Many people, including the elderly, caregivers and home care agencies, are wondering how the Dept. of Labor’s proposed changes to the companionship and live-in worker regulations will affect the in-home care industry.
In 1974, these regulations originally created a limited exemption from both minimum wage and overtime pay requirements to domestic service workers (i.e. casual babysitters, home companions, maids/home help). Although the regulations have gone unchanged, the in-home care industry has changed dramatically and grown substantially. Yet, the earnings of in-home care employees remain among the lowest in the service industry—the caregivers that are now employed by in-home care agencies are not the same as what Congress envisioned when it enacted the exemption but nevertheless, agencies continue to take advantage of these exemptions. Here are the proposed changes to the regulations (as stated on the Dept. of Labor website):
– To more clearly define the tasks that may be performed by an exempt companion
– To limit the companionship exemption to companions employed only by the family or household using the services. Third party employers, such as in-home care staffing agencies, could not claim the exemption, even if the employee is jointly employed by the third party and the family or household.
This change in the ruling simply closes an “exemption” on a federal level which was never intended for the home care industry. It’s a positive ruling in the sense it provides for the fair treatment of all overtime worked and paid as a new standard in our industry. It truly legitimizes our industry to insure business practices are standardized across the board for caregivers and all employees who earn hourly compensation. The increasing demand for non-medical care services is being fueled by many demographic, societal, economic and cultural factors and this change in the DOL ruling was expected to occur eventually. It is unfortunate that many of the companies in our industry have chosen to operate using this exemption as a standard practice for many years, but now cry foul as if an entitlement has been taken away.

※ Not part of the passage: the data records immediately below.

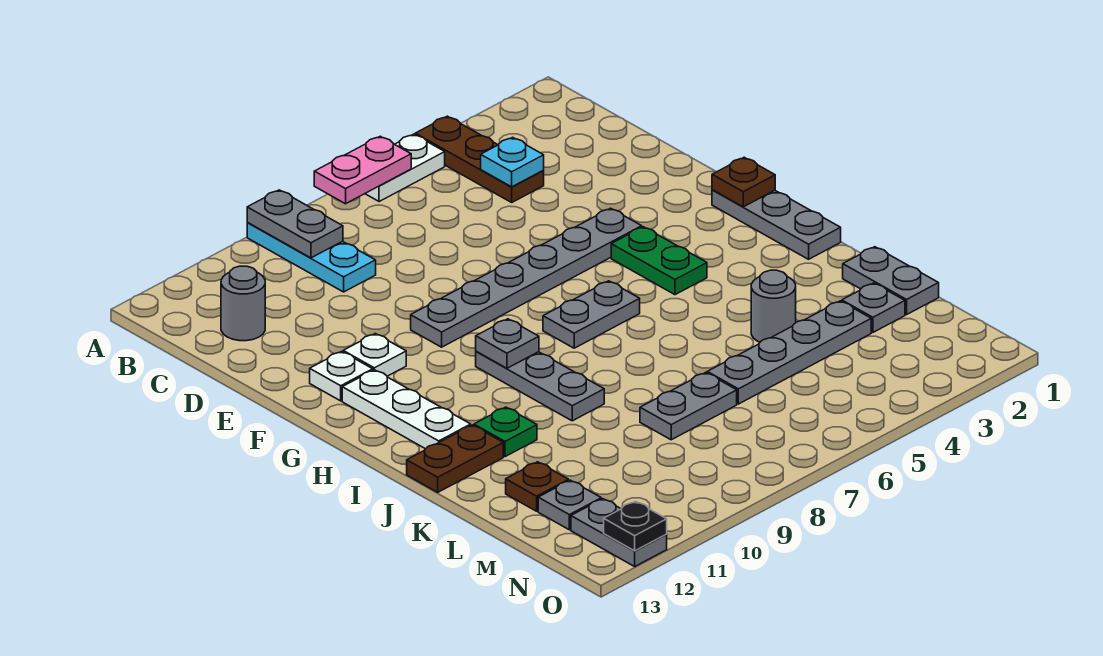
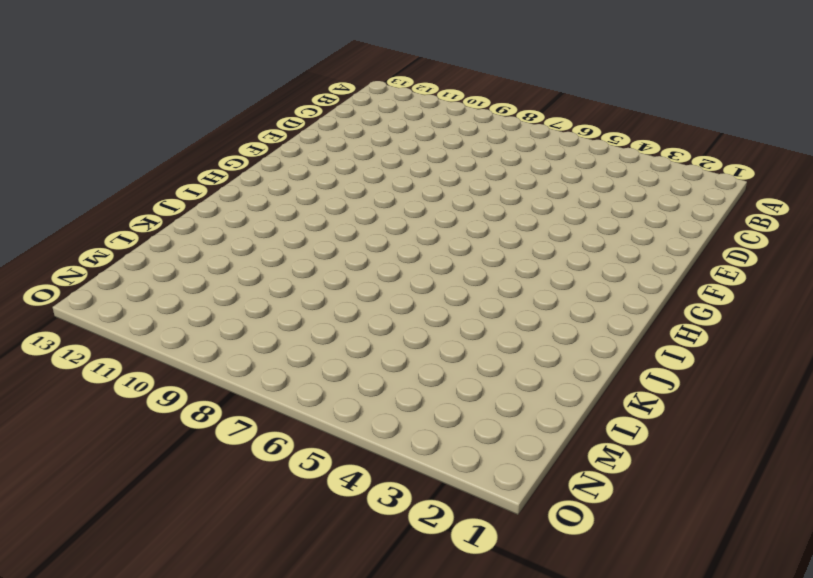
none -> brown plate A4:C4 level 1
none -> white plate A5:A6 level 1
none -> cyan plate A9:C9 level 1

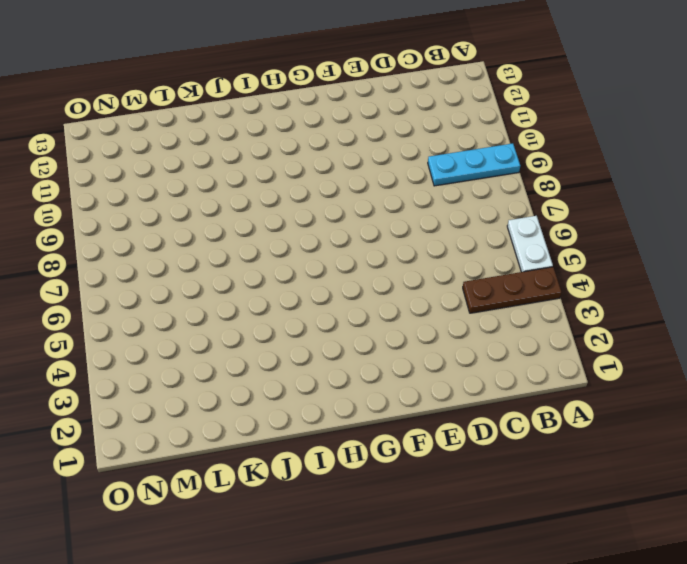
none -> grey round brick C12 level 1
none -> grey plate F4:F9 level 1
none -> white plate F11 level 1

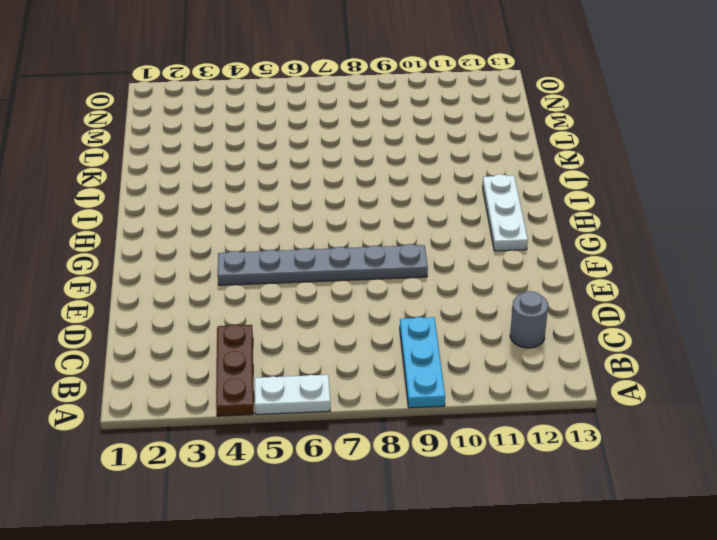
none -> white plate F11 level 1
none -> white plate F12 level 1
none -> grey plate G1:I1 level 1

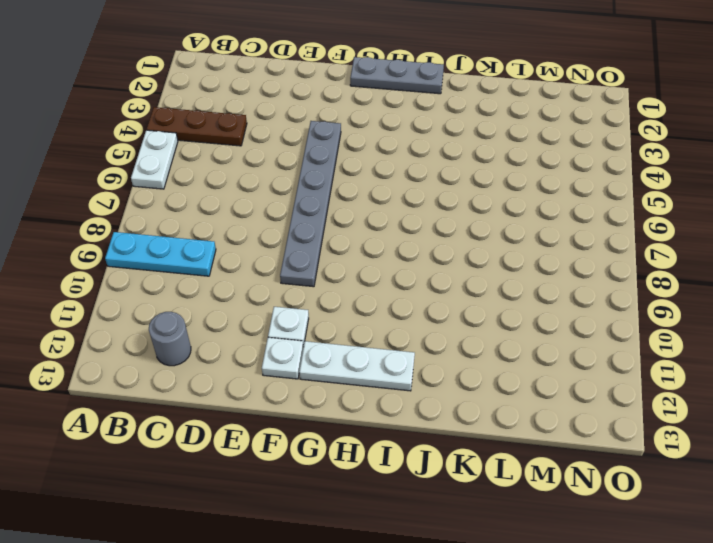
none -> green plate G4:H4 level 1
none -> grey plate H6:H7 level 1
none -> grey plate H9:J9 level 1

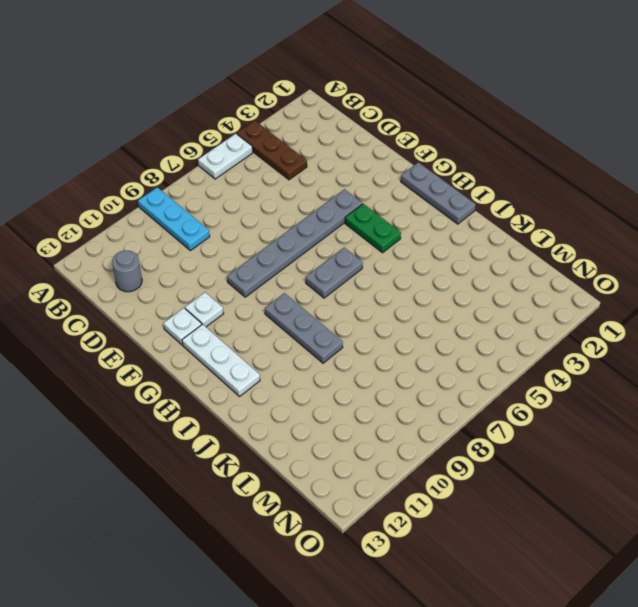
none -> green plate J11 level 1
none -> brown plate J12:J13 level 1
none -> grey plate K1:L1 level 1

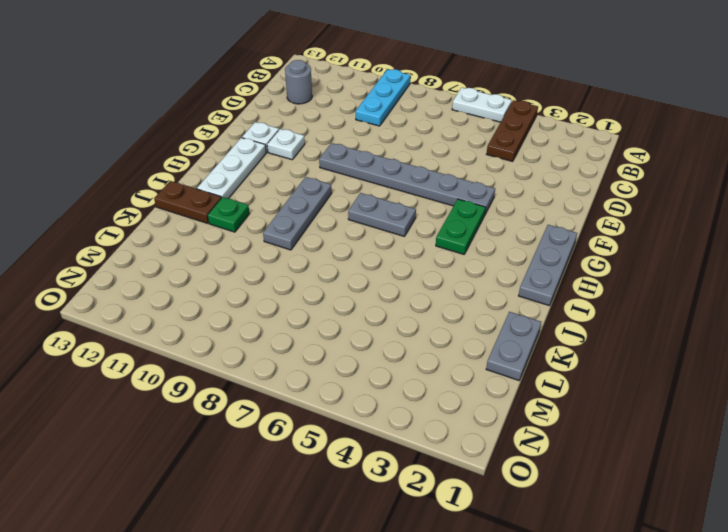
none -> grey round brick K4 level 1
none -> grey plate L2 level 1
none -> grey plate L3:L6 level 1

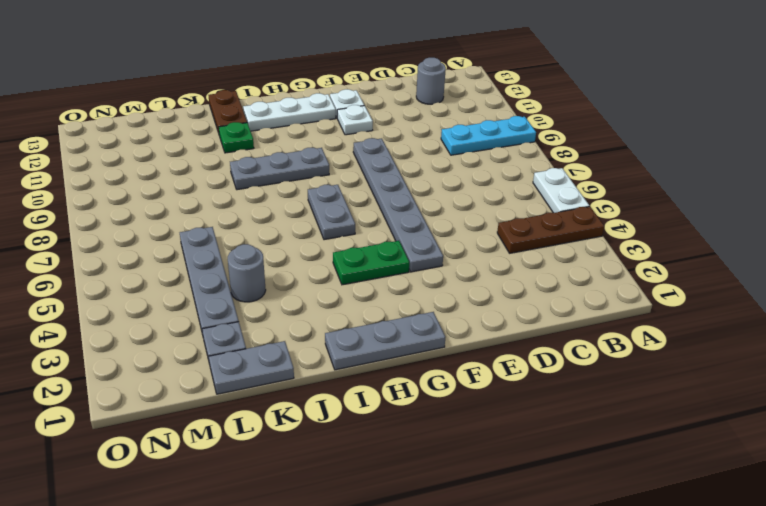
none -> grey plate L7:L8 level 1
none -> brown plate L12 level 1
none -> grey plate M12 level 1

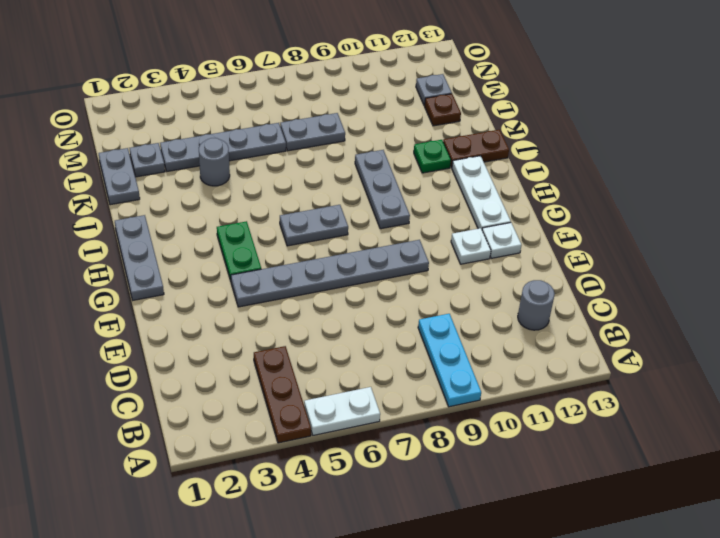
none -> grey plate N12:O12 level 1
none -> pink plate A6:A7 level 2
none -> grey plate A9:B9 level 2

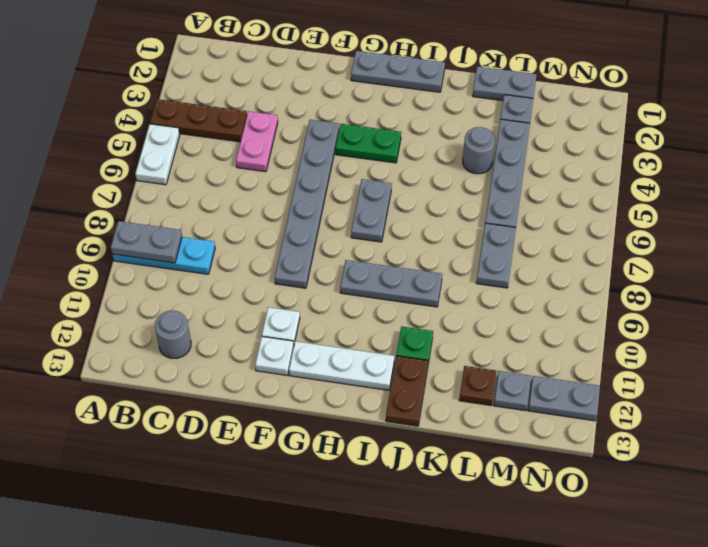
pink plate D4:D5 level 1 -> pink plate A6:A7 level 2
none -> cyan plate C4 level 2
none -> brown plate G1 level 2
none -> grey plate H9 level 2

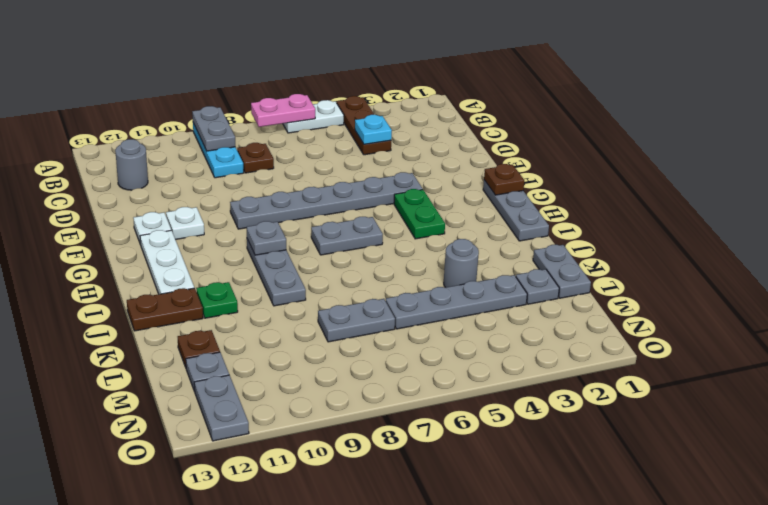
brown plate C8 level 1 -> none
none -> black plate O12 level 2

One belief among those in the home care industry is that this ruling will raise healthcare costs while lowering the quality of care received. For those companies in our industry who do not closely manage caregivers and hours worked, this will create a major challenge to their continued margins and will likely affect their cost structure leading to a potential decline in the quality of care. However, for those who have maintained fair practices of paying overtime from the start, the quality of care should not be affected at all. Pricing for services may be adjusted upward for live-in clients who choose this level of care only, but this is also not a large contingent of clientele. There are service and care options which clients can freely choose that enable care to be maintained without sacrificing quality.
The lobbying and protesting of this ruling of many prominent home care agencies only serves to keep our industry in a small, exemption-driven position when it is truly one of the fastest-growing segments of healthcare, and, serves to divide providing companies in our industry instead of uniting all companies under the proper employment practices to value our caregivers as they deserve.